**REQUEST:** A line qualifies if it holds the string "that". Copy every qualifying line from the records.

Stored data entries:

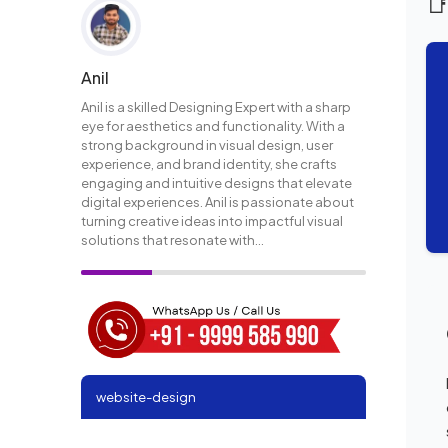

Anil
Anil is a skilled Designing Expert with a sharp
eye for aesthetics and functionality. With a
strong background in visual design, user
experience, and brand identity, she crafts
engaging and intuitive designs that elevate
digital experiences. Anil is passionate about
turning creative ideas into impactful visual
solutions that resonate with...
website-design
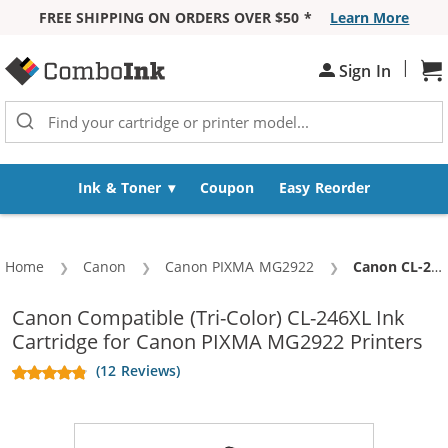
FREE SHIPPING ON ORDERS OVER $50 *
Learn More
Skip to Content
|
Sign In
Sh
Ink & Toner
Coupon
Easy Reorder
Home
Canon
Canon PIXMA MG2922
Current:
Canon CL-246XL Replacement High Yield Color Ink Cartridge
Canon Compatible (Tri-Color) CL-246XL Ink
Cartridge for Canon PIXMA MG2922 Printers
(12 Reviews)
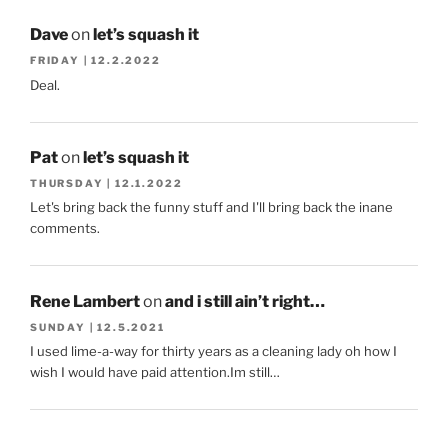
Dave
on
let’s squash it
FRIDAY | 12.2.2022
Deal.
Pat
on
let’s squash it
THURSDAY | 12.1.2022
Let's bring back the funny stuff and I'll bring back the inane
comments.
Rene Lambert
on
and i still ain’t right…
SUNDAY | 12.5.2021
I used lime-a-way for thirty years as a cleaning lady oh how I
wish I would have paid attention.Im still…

==

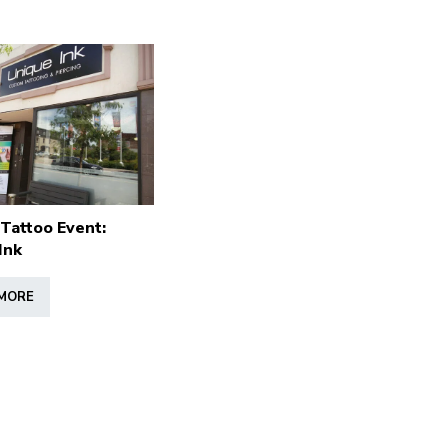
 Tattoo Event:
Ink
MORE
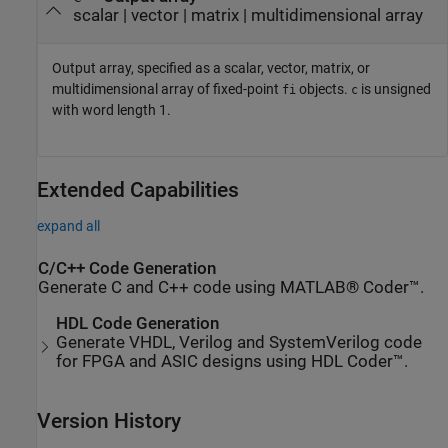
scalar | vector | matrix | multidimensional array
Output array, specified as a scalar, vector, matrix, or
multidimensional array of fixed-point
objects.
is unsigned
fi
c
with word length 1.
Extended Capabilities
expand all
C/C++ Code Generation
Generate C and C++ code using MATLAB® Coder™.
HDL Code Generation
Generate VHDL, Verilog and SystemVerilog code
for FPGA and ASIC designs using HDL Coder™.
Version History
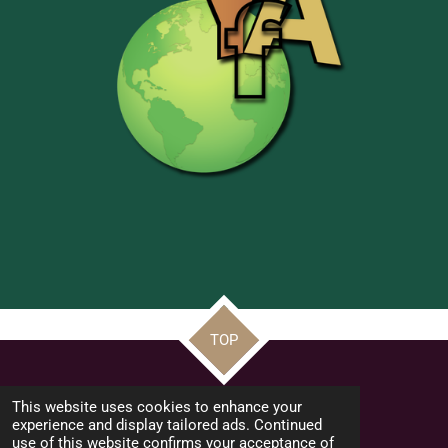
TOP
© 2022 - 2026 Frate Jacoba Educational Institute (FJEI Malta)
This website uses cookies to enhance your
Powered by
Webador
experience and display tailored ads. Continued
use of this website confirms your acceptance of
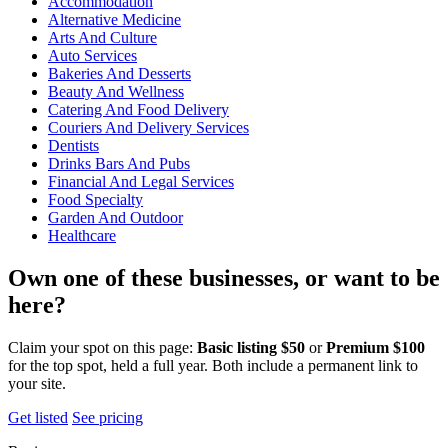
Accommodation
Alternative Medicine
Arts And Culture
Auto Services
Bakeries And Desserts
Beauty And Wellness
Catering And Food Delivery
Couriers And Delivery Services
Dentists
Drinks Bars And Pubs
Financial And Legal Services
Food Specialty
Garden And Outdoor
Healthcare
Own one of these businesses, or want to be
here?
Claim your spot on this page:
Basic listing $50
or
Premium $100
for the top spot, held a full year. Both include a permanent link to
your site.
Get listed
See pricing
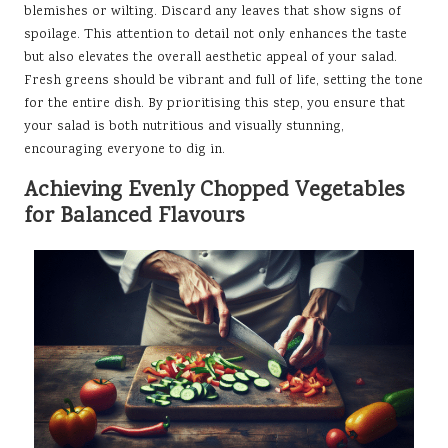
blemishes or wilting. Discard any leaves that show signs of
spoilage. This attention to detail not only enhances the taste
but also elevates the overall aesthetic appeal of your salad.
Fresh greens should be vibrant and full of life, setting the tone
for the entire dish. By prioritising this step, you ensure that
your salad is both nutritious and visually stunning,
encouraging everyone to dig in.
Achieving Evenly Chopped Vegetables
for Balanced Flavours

...

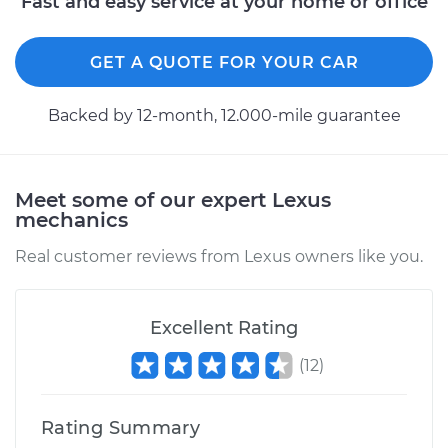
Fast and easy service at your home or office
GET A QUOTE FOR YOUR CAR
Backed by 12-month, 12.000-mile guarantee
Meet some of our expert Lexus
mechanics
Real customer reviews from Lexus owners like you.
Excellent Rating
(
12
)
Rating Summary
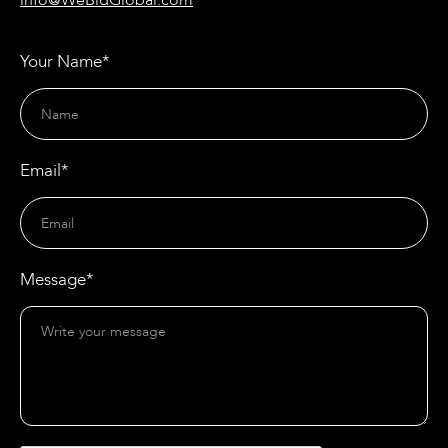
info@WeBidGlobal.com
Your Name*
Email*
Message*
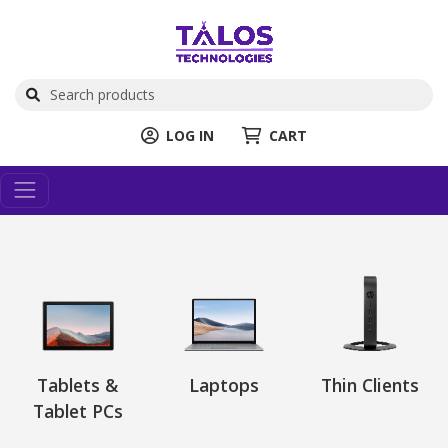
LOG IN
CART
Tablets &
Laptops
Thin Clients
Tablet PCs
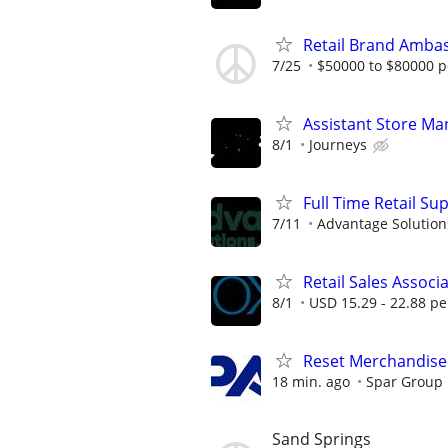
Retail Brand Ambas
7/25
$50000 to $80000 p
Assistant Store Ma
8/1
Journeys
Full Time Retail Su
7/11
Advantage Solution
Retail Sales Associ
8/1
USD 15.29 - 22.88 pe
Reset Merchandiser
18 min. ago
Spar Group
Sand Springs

**ANSWER SECTION:**
engaging and intuitive designs that elevate
solutions that resonate with...
blemishes or wilting. Discard any leaves that show signs of
for the entire dish. By prioritising this step, you ensure that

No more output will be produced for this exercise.